Maximizing Python Code Efficiency: Strategies to Overcome Common Performance Hurdles

Author:Murphy  |  View: 26463  |  Time: 2025-03-22 23:18:29
Photo by Kevin Canlas on Unsplash

Overview

In this exploration of Python code optimization, we look at common issues that impede performance resulting in overheads. We analyze two issues here- one related to nested loops, and the other related to memory/allocation issues caused by reading huge datasets.

With the nested loop issue, we look at an example use case to understand the nested loop dilemma and then move on to a solution that serves as an alternative to circumvent performance issues caused by nested loops.

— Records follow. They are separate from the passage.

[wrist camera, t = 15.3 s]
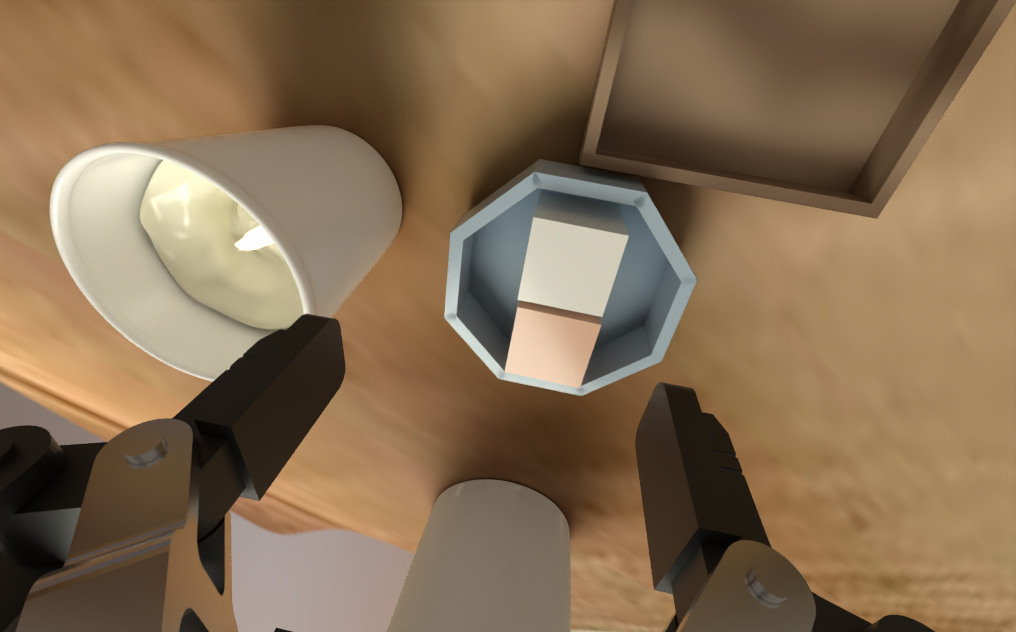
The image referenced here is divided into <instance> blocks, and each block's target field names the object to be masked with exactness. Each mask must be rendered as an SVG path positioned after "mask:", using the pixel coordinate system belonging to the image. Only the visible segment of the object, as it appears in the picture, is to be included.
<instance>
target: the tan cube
mask: <svg viewBox="0 0 1016 632" xmlns="http://www.w3.org/2000/svg"><path fill="white" fill-rule="evenodd" d="M600 328H601V317H599V316H595V315H590V314H585V313H580V312H575V311H570V310H565V309H560V308H556V307H551V306H546V305H541V304H536V303H531V302H526V301H521V300H519V304H518V308H517V313H516V318H515V323H514V328H513V332H512V337H511V342H510V347H509V352H508V357H507V362H506V367H505V372H508V373H512V374H517V375H521V376H526V377H531V378H535V379H540V380H544V381H549V382H553V383H558V384H563V385H567V386H572V387H576V388H580V386H581V384H582V381H583V378H584V375H585V372H586V369H587V366H588V363H589V360H590V357H591V354H592V351H593V348H594V345H595V342H596V339H597V337H598V334H599V331H600Z"/></svg>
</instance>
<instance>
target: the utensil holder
mask: <svg viewBox="0 0 1016 632" xmlns="http://www.w3.org/2000/svg"><path fill="white" fill-rule="evenodd" d="M570 615H571V569H570V531H569V526H568V523H567V520H566V518H565V516H564V515H563V513H562V512H561V511H560V509H559V508H558V507H557V506H556V505H555V504H554V503H553V502H552V501H550V500H549V499H548V498H546V497H545V496H543V495H542V494H540V493H538V492H536V491H534V490H532V489H530V488H528V487H525V486H522V485H519V484H516V483H512V482H507V481H502V480H493V479H479V480H471V481H466V482H462V483H459V484H456V485H454V486H452V487H450V488H448V489H446V490H445V491H444V492H443V493H442V494H441V495H440V496H439V497H438V498H437V500H436V502H435V504H434V506H433V509H432V511H431V514H430V516H429V519H428V522H427V524H426V527H425V530H424V532H423V535H422V538H421V540H420V543H419V545H418V548H417V551H416V553H415V556H414V559H413V561H412V564H411V566H410V569H409V572H408V575H407V578H406V580H405V583H404V586H403V589H402V592H401V594H400V597H399V600H398V603H397V605H396V608H395V611H394V614H393V617H392V619H391V622H390V625H389V627H388V630H387V632H570Z"/></svg>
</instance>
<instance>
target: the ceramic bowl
mask: <svg viewBox="0 0 1016 632" xmlns="http://www.w3.org/2000/svg"><path fill="white" fill-rule="evenodd" d="M540 192H542V193H548V194H553V195H558V196H563V197H568V198H573V199H578V200H584V201H589V202H594V203H599V204H604V205H609V206H614V207H620V209H621V212H622V215H623V218H624V222H625V225H626V228H627V231H628V235H629V237H628V240H627V243H626V246H625V249H624V252H623V255H622V259H621V262H620V265H619V268H618V271H617V274H616V277H615V280H614V283H613V286H612V289H611V292H610V295H609V298H608V301H607V304H606V307H605V310H604V313H603V317H601V328H600V331H599V334H598V337H597V339H596V342H595V345H594V348H593V351H592V354H591V357H590V360H589V363H588V366H587V369H586V372H585V375H584V378H583V381H582V384H581V386H580V388H576V387H572V386H567V385H563V384H558V383H553V382H549V381H544V380H540V379H535V378H531V377H526V376H521V375H517V374H512V373H508V372H505V367H506V362H507V357H508V352H509V347H510V342H511V337H512V332H513V328H514V323H515V318H516V313H517V308H518V304H519V300H517V299H518V294H519V289H520V284H521V279H522V273H523V268H524V263H525V258H526V252H527V247H528V242H529V237H530V232H531V226H532V221H533V216H534V213H535V209H536V206H537V202H538V199H539V195H540ZM696 281H697V278H696V276H695V274H694V272H693V271H692V269H691V267H690V265H689V264H688V262H687V260H686V258H685V257H684V255H683V254H682V252H681V250H680V249H679V247H678V245H677V243H676V242H675V240H674V238H673V236H672V235H671V233H670V231H669V229H668V228H667V226H666V224H665V222H664V221H663V219H662V217H661V215H660V214H659V212H658V210H657V208H656V207H655V205H654V203H653V201H652V200H651V198H650V196H649V194H648V192H647V190H646V188H645V187H644V185H643V183H642V181H641V180H640V178H639V177H636V176H631V175H625V174H620V173H614V172H609V171H603V170H598V169H592V168H587V167H581V166H576V165H570V164H565V163H559V162H554V161H548V160H543V159H539V160H537V161H536V162H535V163H533V164H532V165H531V166H529V167H528V168H526V169H525V170H524V171H522V172H521V173H520V174H518V175H517V176H516V177H514V178H513V179H512V180H510V181H509V182H507V183H506V184H505V185H503V186H502V187H501V188H499V189H498V190H497V191H495V192H494V193H493V194H491V195H490V196H488V197H487V198H486V199H484V200H483V201H482V202H480V203H479V204H478V205H476V206H475V207H474V208H472V209H471V210H469V211H468V212H467V213H465V214H464V215H463V216H462V218H461V219H460V220H459V222H458V223H457V224H456V226H455V227H454V228H453V230H452V231H451V234H450V248H449V261H448V275H447V289H446V303H445V316H444V318H445V319H446V320H447V321H448V322H449V324H450V325H451V326H452V327H453V328H454V329H455V330H456V331H457V333H458V334H459V335H460V336H461V337H462V338H463V339H464V340H465V342H466V343H467V344H468V345H469V346H470V347H471V348H472V349H473V351H474V352H475V353H476V354H477V355H478V356H479V357H480V358H481V360H482V361H483V362H484V363H485V364H486V365H487V366H488V368H489V369H490V370H491V371H492V372H493V373H494V374H495V375H496V377H497V378H498V379H502V380H507V381H511V382H516V383H521V384H526V385H531V386H536V387H540V388H545V389H550V390H555V391H560V392H565V393H570V394H574V395H579V396H583V395H585V394H587V393H589V392H592V391H594V390H596V389H599V388H601V387H603V386H606V385H608V384H610V383H613V382H615V381H617V380H620V379H622V378H624V377H627V376H629V375H631V374H633V373H636V372H638V371H640V370H643V369H645V368H647V367H650V366H652V365H654V364H657V363H659V362H661V361H662V359H663V357H664V355H665V352H666V350H667V348H668V345H669V343H670V341H671V339H672V336H673V334H674V332H675V329H676V327H677V325H678V323H679V320H680V318H681V316H682V313H683V311H684V309H685V307H686V304H687V302H688V300H689V297H690V295H691V293H692V291H693V288H694V286H695V284H696Z"/></svg>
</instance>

With the the memory/allocation issues encountered with large datasets, we explore multiple data reading strategies and compare the performance of each strategy. Let's explore further.

Performance Issue-1: The Nested Loop Dilemma

Nested Loop Dilemma – Photo by 愚木混株 cdd20 on Unsplash

While nested loops are a common programming construct, their inefficient implementation can lead to suboptimal performance. A notable challenge one might encounter with nested loops is the ‘kernel keeps running' issue. This happens when the code has nested loops that are inefficiently implemented, leading to prolonged execution times; and in most cases, an infinite loop. Nested loops are easy to implement but optimizing for performance sometimes requires sacrificing the simplicity of nested structures. Nested loops can contribute to higher algorithmic complexity, leading to longer execution times, especially when dealing with large datasets. It's important to note that while nested loops might not be inherently "bad," understanding their implications and considering alternative approaches can lead to more efficient Python code. In this case, it is good to consider Python's features and libraries effectively.

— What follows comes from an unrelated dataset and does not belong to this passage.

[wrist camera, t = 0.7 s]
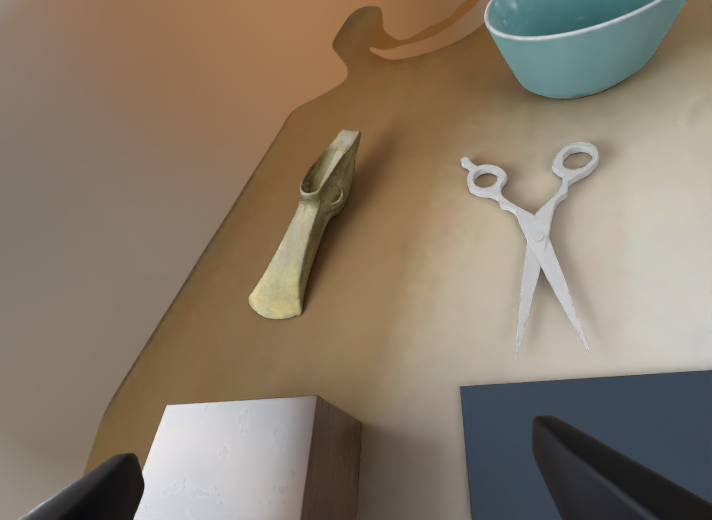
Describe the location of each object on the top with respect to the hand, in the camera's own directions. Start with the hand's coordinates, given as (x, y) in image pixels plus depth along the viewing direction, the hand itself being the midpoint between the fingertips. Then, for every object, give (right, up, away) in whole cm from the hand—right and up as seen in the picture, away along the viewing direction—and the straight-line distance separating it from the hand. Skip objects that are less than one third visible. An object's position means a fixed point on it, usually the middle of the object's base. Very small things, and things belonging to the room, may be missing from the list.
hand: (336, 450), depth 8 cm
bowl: (+23, +23, +28) cm, 43 cm away
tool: (-3, +8, +32) cm, 33 cm away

A Use Case to discuss Nested Loops

We have two files where a few records are duplicates of one another. There is an identifier column in both files but the ID values are in a different format. Therefore, if we were to compare the entire row of one file with the other, it would not be flagged as a duplicate. Hence, the only way to determine duplicates would be to compare specific columns other than the identifier column.

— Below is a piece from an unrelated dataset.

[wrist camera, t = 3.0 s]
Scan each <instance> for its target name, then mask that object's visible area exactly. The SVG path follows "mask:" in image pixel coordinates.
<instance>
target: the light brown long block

As an example, let's assume that the files hold the following values –

File1.csv

ID,Name,Value A123,John,100 B456,Jane,200 C789,Bob,150

File2.csv

ID,Name,Value A-123,Jane,200 B_456,Bob,150 C-789,John,100 D-839,Sarah,180

Let's look at an implementation using nested loops. We load the files into two dataframes (df_primary and df_secondary) and then iterate through both dataframes using two loops in a nested fashion.

df_primary['Flag'] = ''

# Iterate over rows in the primary dataframe
for idx_primary, row_primary in df_primary.iterrows():
    # Iterate over rows in the secondary dataframe
    for idx_secondary, row_secondary in df_secondary.iterrows():
        # Check for matching conditions
        if (row_primary['Column1'] == row_secondary['Column1']) and 
           (row_primary['Column2'] == row_secondary['Column2']) and 
           (row_primary['Column3'] == row_secondary['Column3']) and 
           (row_primary['Column4'] == row_secondary['Column4']):
            # Update the 'Flag' column in the primary dataframe for the current row
            df_primary.at[idx_primary, 'Flag'] = 'Y'

In this case, ‘iterrows' has been used along with nested loops. Iterrows used along with Nested Loops creates additional computational cost owing to the need for implicit type conversions.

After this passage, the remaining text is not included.